**WORK TO BE COMPLETED**
Search the listing below for lines containing the string "carcinoma". Reply with their count only.

**SUPPLIED MATERIAL**
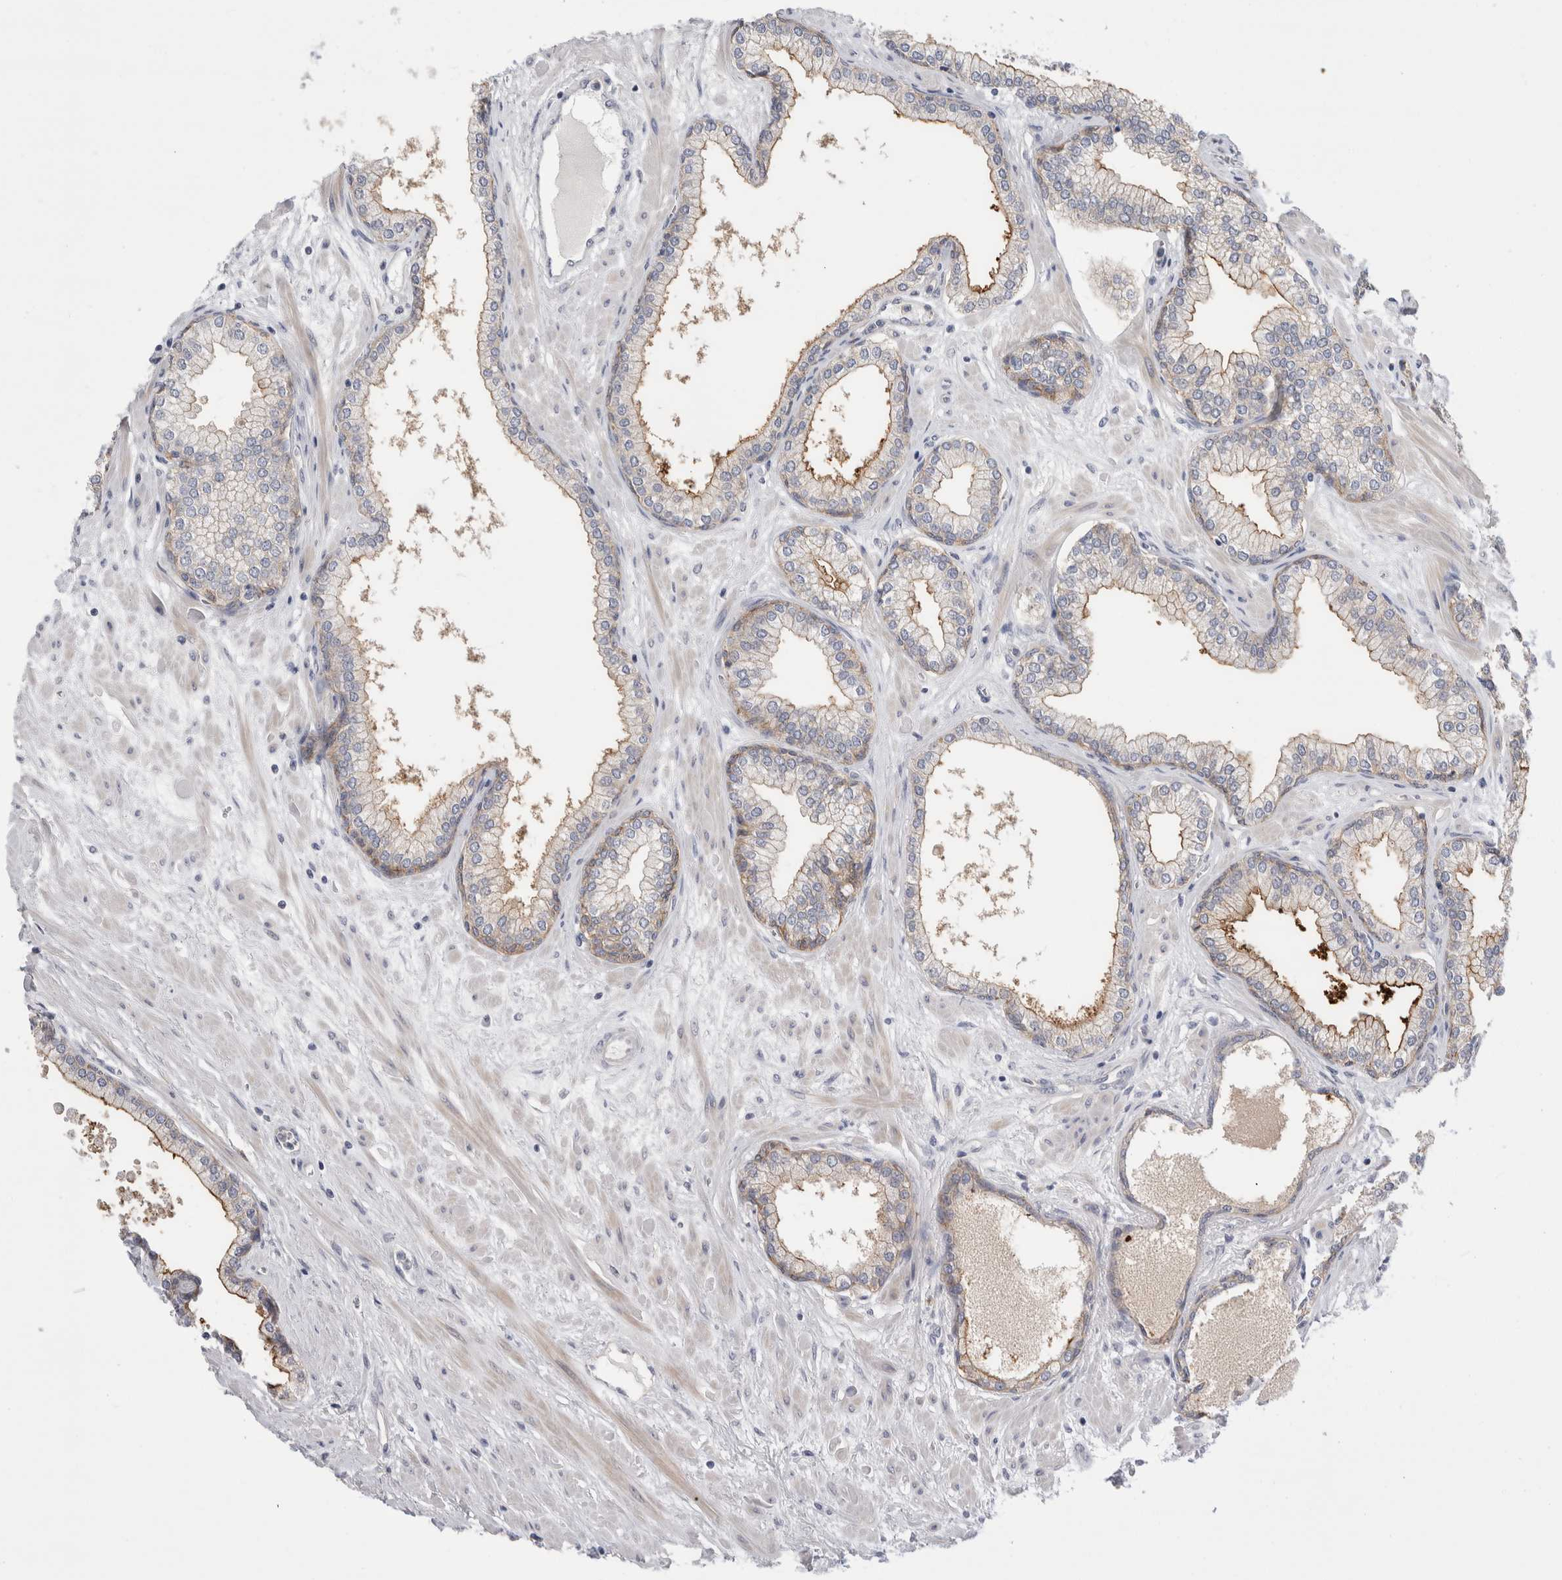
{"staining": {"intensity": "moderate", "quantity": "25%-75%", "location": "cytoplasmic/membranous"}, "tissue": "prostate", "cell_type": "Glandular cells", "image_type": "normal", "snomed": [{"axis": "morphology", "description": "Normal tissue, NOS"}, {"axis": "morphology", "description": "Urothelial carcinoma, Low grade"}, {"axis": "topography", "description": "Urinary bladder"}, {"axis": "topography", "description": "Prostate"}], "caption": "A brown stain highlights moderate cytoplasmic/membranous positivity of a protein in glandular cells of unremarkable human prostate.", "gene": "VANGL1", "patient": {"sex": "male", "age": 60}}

* * *

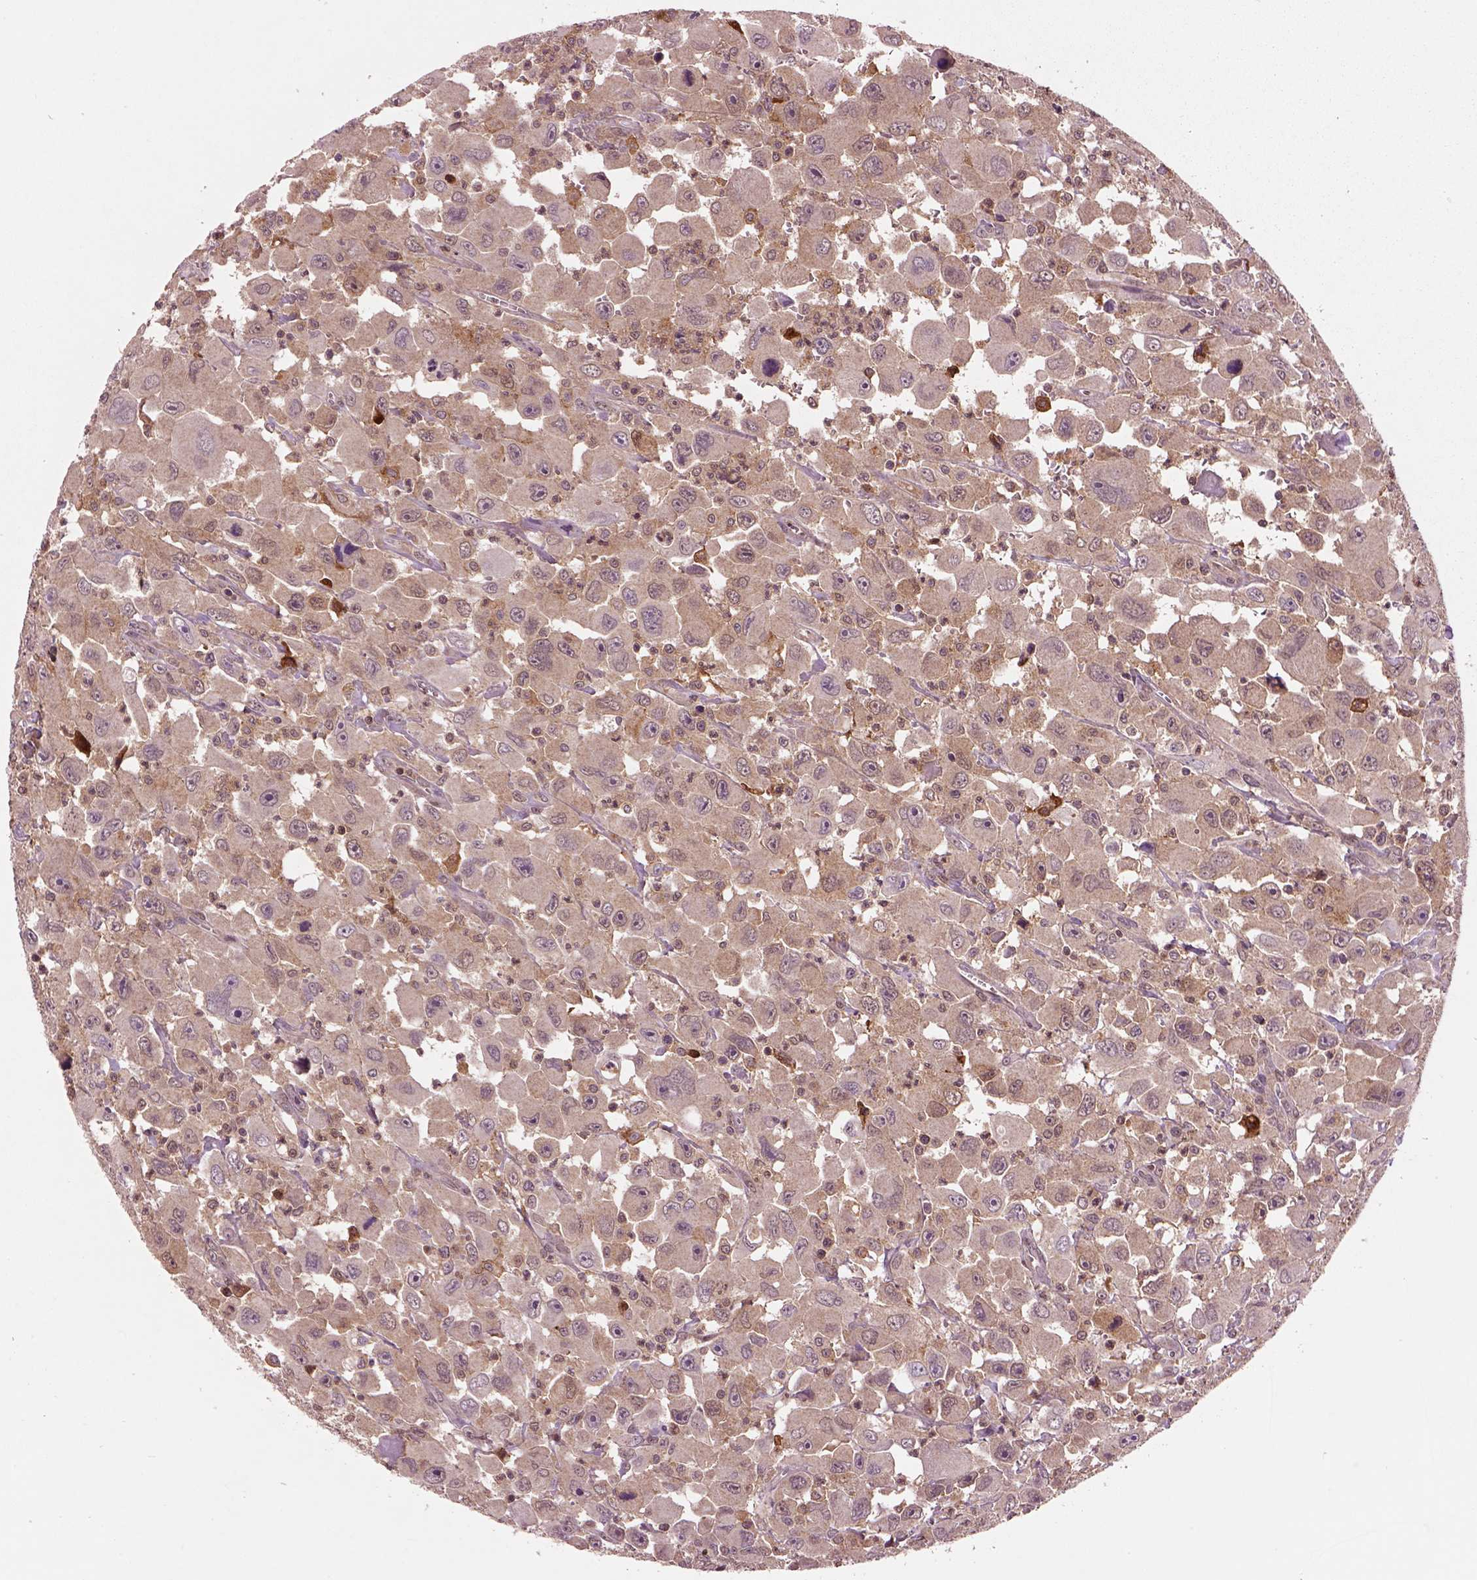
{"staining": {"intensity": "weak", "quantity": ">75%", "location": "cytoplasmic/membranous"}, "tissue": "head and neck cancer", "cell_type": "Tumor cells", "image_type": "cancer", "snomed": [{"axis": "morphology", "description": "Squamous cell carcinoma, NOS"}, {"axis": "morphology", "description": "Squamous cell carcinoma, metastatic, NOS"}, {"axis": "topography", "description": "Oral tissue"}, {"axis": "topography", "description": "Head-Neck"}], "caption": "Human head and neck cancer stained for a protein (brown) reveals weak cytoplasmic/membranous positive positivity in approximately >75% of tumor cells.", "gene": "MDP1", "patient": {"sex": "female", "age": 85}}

--

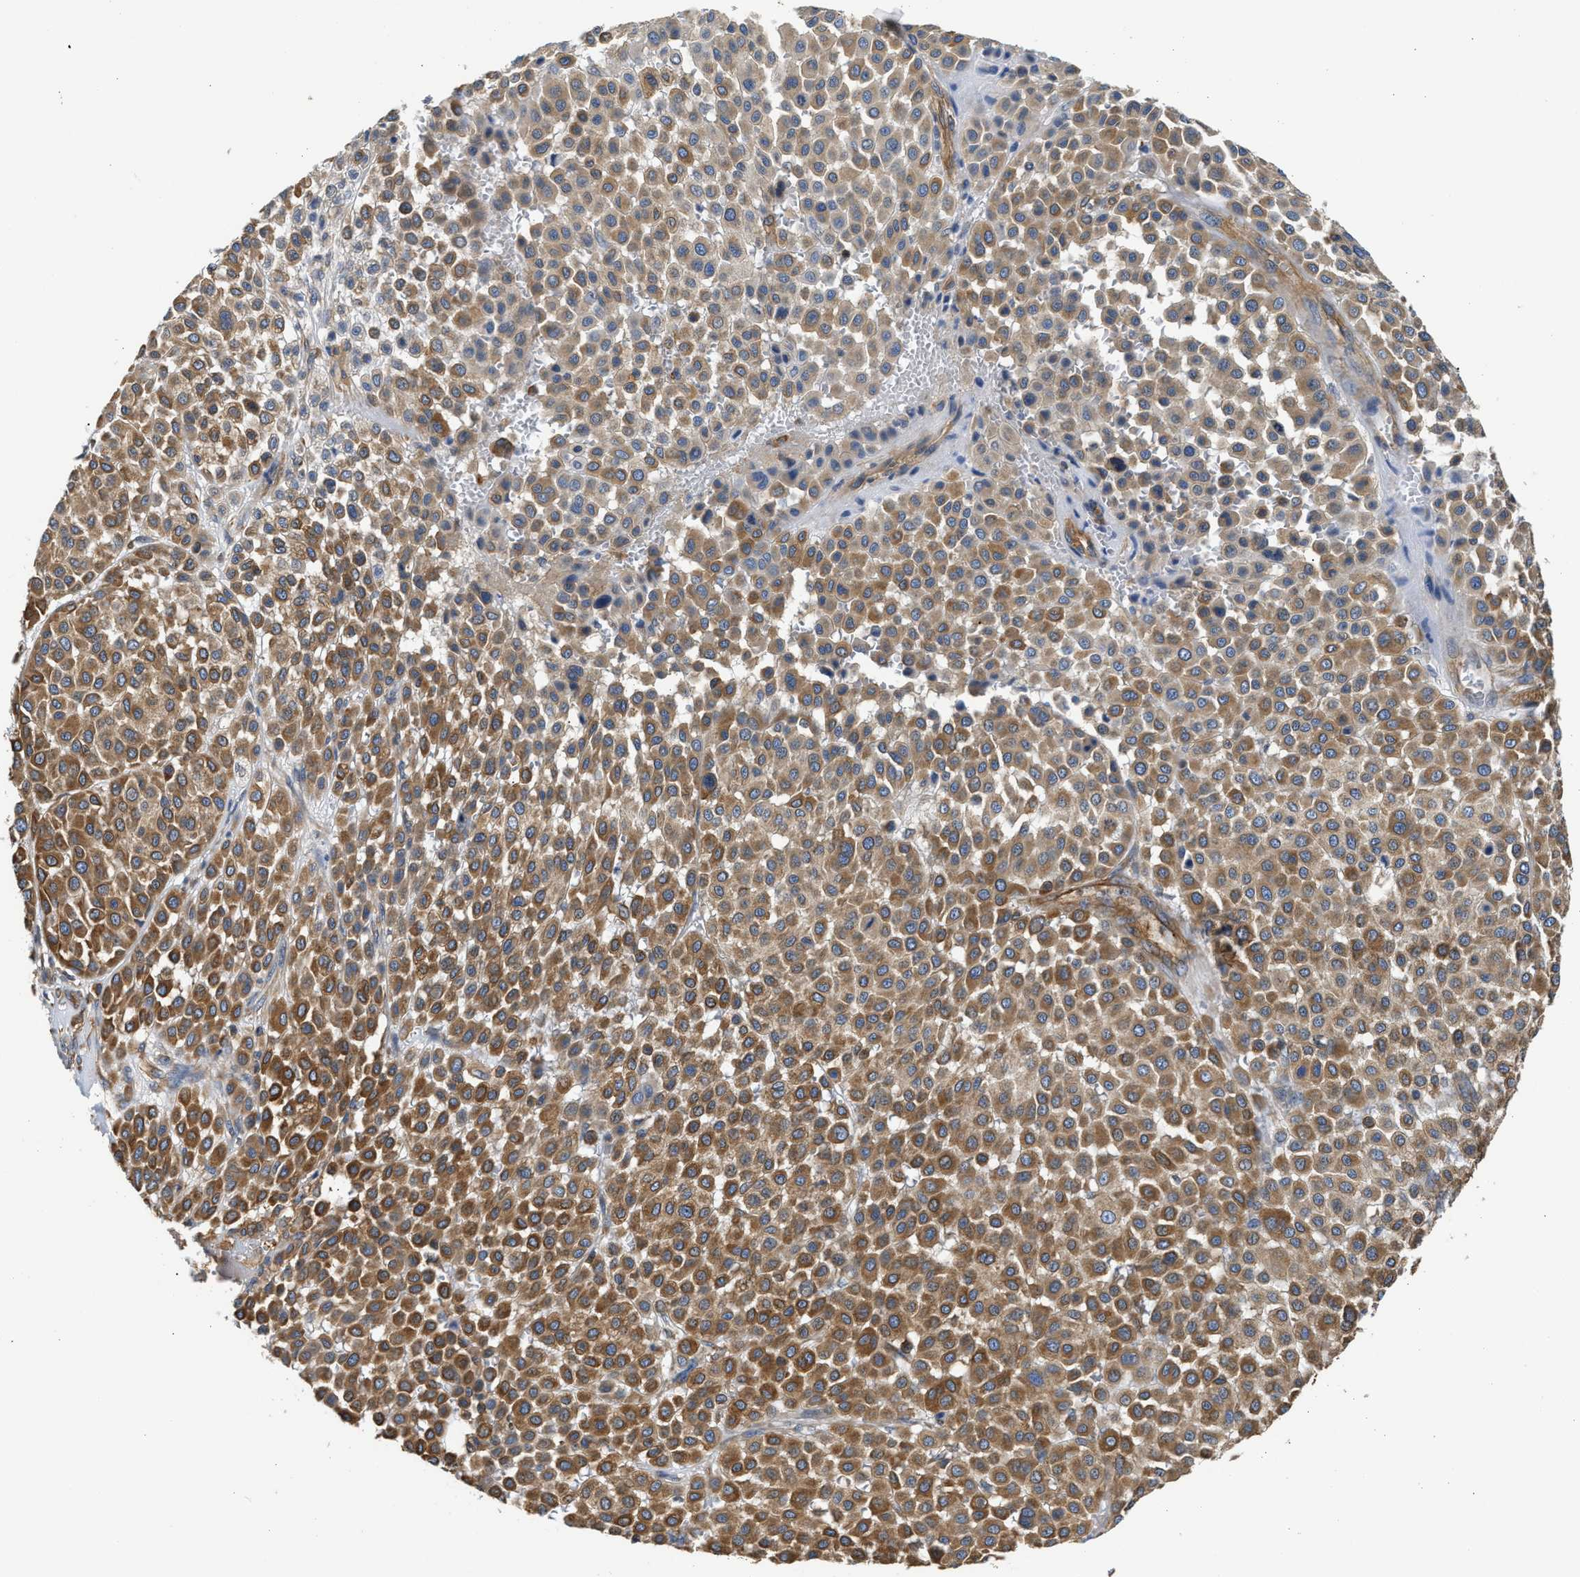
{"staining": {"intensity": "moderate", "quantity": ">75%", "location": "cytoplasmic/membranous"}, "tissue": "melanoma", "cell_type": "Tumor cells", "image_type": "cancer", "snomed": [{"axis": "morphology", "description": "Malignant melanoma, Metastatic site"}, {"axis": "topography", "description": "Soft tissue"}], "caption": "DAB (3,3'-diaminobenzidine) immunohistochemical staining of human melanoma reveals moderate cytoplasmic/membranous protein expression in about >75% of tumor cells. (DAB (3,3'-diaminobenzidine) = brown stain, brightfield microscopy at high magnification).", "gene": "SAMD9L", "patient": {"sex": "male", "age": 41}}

**YOUR SOLUTION**
2